[Data extracted from a collection]
▼▼▼

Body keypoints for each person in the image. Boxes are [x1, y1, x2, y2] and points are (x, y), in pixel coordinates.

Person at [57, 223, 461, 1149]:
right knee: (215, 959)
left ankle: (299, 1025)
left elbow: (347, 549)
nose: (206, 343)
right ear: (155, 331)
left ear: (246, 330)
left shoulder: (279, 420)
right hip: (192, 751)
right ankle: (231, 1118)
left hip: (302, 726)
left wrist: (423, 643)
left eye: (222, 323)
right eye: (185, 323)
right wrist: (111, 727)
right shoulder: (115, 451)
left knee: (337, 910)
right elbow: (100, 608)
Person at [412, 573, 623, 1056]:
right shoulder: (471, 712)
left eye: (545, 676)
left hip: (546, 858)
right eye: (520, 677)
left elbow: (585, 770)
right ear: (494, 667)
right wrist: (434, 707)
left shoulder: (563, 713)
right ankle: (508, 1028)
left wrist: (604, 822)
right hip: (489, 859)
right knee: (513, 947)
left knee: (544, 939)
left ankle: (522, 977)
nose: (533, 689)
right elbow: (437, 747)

▲▲▲

**PROBLEM STATEMENT:** Out of the entries, report each line that contains the word "ankle".

**WRITTEN RESPONSE:**
left ankle: (299, 1025)
right ankle: (231, 1118)
right ankle: (508, 1028)
left ankle: (522, 977)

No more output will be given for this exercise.